> **What you need to do**: Your copy must hold all of the data below, unchanged and without images.

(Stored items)
◆ ◆ ◆ ◆ ◆

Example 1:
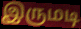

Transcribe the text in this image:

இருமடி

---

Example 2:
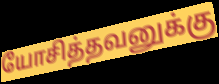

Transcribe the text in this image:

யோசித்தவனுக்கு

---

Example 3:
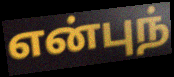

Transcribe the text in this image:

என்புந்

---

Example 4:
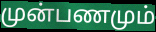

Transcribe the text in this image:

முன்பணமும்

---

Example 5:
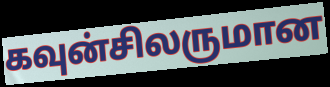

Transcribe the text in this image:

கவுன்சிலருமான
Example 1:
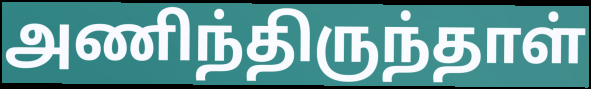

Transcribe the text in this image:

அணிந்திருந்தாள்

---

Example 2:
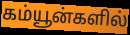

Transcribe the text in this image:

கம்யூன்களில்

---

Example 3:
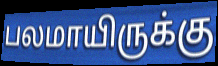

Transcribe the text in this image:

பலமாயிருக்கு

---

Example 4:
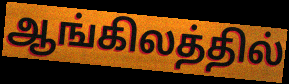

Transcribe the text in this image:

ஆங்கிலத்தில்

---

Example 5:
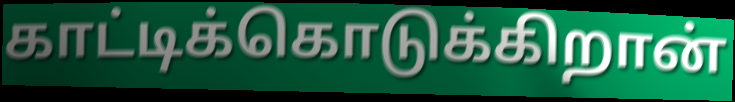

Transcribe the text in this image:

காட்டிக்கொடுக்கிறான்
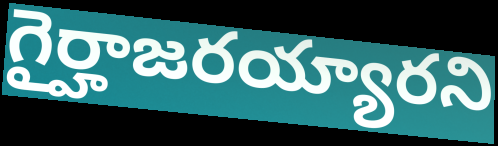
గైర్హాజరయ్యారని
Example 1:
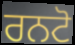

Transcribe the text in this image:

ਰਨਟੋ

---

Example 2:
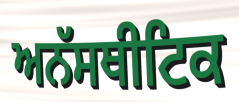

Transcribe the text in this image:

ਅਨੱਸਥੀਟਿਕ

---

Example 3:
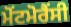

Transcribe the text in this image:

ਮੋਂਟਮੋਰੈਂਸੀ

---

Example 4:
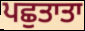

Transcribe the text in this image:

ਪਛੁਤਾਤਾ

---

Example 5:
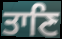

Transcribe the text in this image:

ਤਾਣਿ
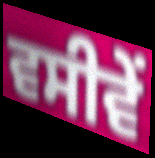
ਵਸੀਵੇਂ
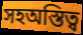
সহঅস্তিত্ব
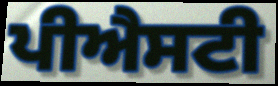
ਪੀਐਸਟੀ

◆ ◆ ◆ ◆ ◆

> **Response box**:
Example 1:

Transcribe the text in this image:

இருமடி

---

Example 2:

Transcribe the text in this image:

யோசித்தவனுக்கு

---

Example 3:

Transcribe the text in this image:

என்புந்

---

Example 4:

Transcribe the text in this image:

முன்பணமும்

---

Example 5:

Transcribe the text in this image:

கவுன்சிலருமான
Example 1:

Transcribe the text in this image:

அணிந்திருந்தாள்

---

Example 2:

Transcribe the text in this image:

கம்யூன்களில்

---

Example 3:

Transcribe the text in this image:

பலமாயிருக்கு

---

Example 4:

Transcribe the text in this image:

ஆங்கிலத்தில்

---

Example 5:

Transcribe the text in this image:

காட்டிக்கொடுக்கிறான்
గైర్హాజరయ్యారని
Example 1:

Transcribe the text in this image:

ਰਨਟੋ

---

Example 2:

Transcribe the text in this image:

ਅਨੱਸਥੀਟਿਕ

---

Example 3:

Transcribe the text in this image:

ਮੋਂਟਮੋਰੈਂਸੀ

---

Example 4:

Transcribe the text in this image:

ਪਛੁਤਾਤਾ

---

Example 5:

Transcribe the text in this image:

ਤਾਣਿ
ਵਸੀਵੇਂ
সহঅস্তিত্ব
ਪੀਐਸਟੀ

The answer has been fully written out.